*ACTIVITY*. Please restate each line of the data below exactly. Omit all images.

*INPUT DATA*.
=====

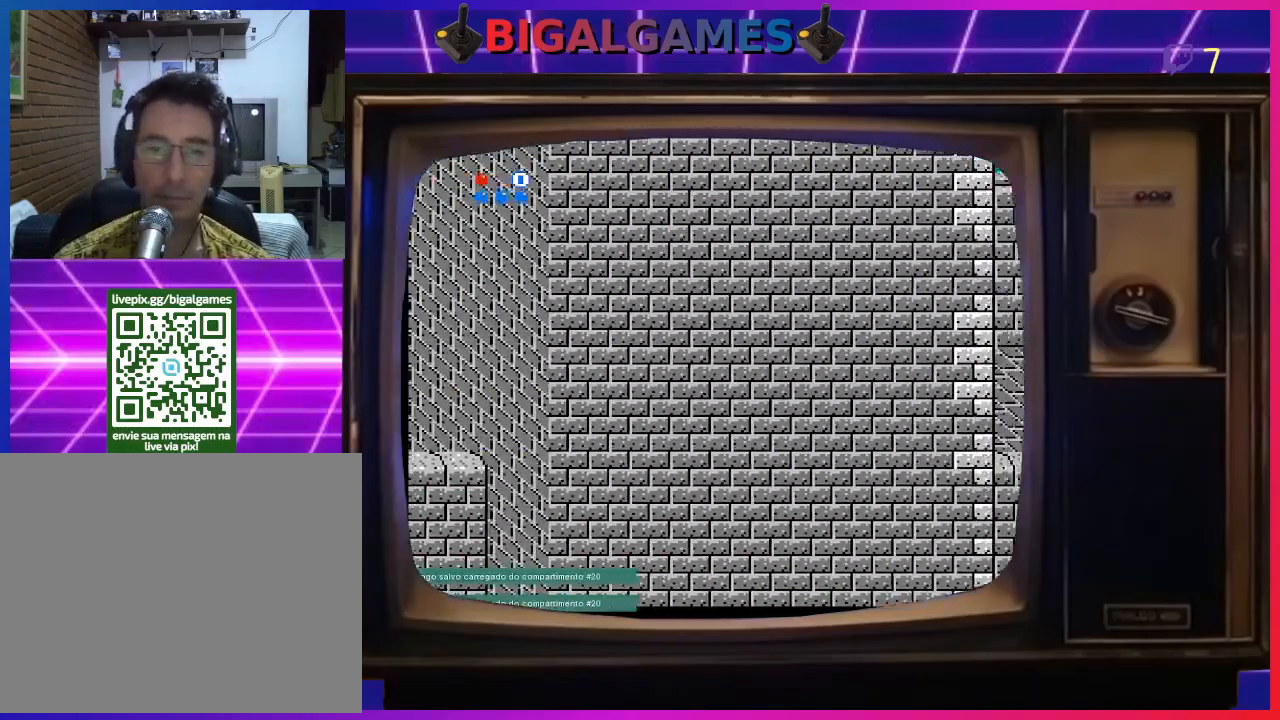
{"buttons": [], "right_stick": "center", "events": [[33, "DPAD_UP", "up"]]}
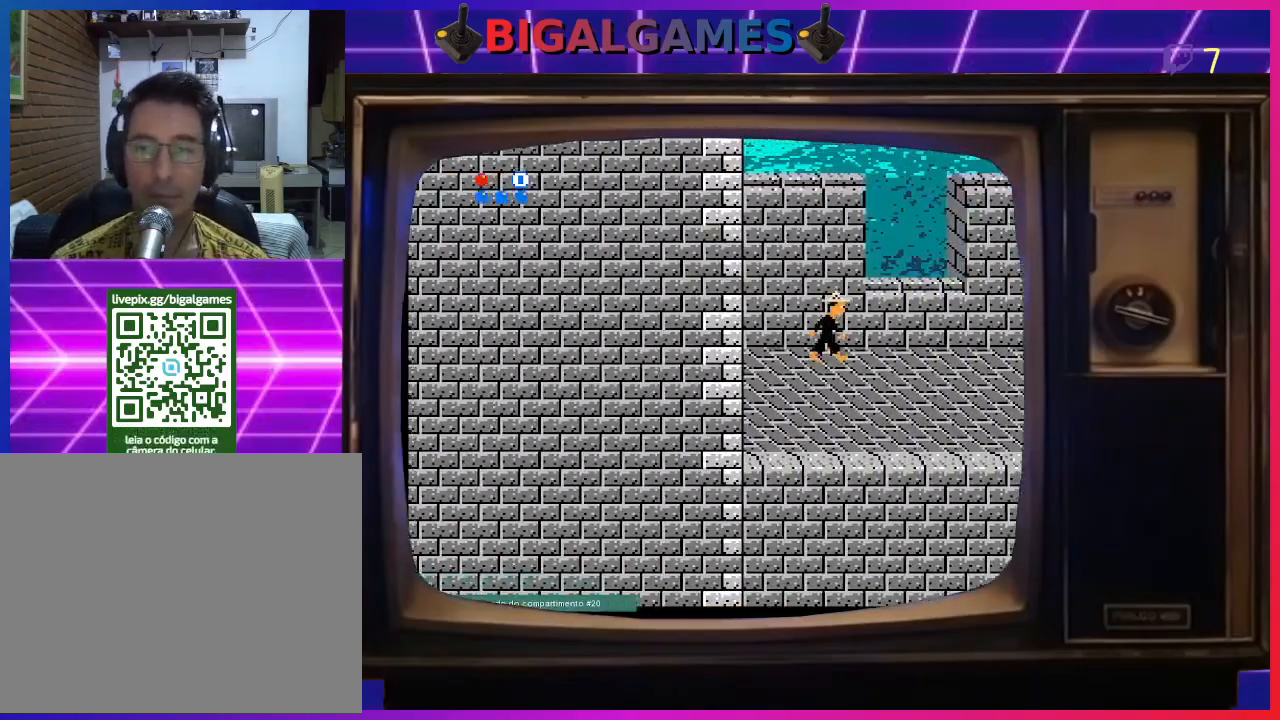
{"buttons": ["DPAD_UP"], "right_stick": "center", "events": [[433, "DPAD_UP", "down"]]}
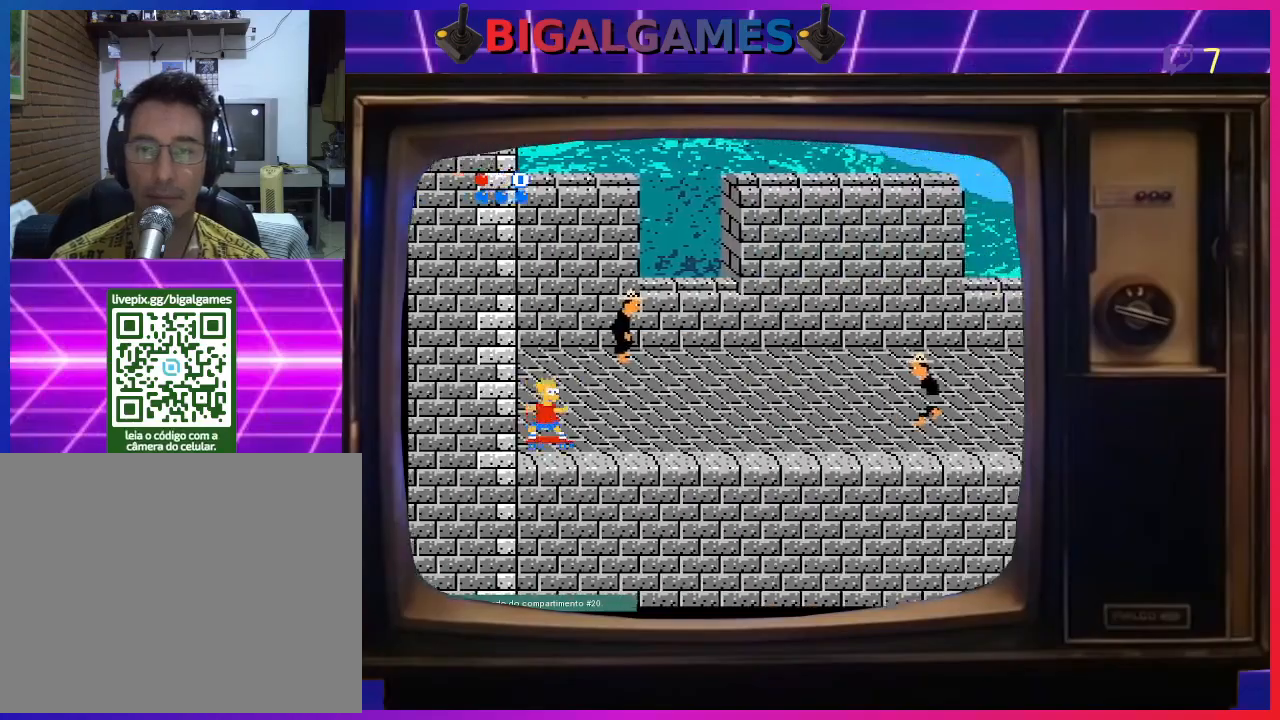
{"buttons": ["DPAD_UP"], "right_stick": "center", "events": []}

=====

*TASK RESULT*.
{"buttons": [], "right_stick": "center", "events": [[33, "DPAD_UP", "up"]]}
{"buttons": ["DPAD_UP"], "right_stick": "center", "events": [[433, "DPAD_UP", "down"]]}
{"buttons": ["DPAD_UP"], "right_stick": "center", "events": []}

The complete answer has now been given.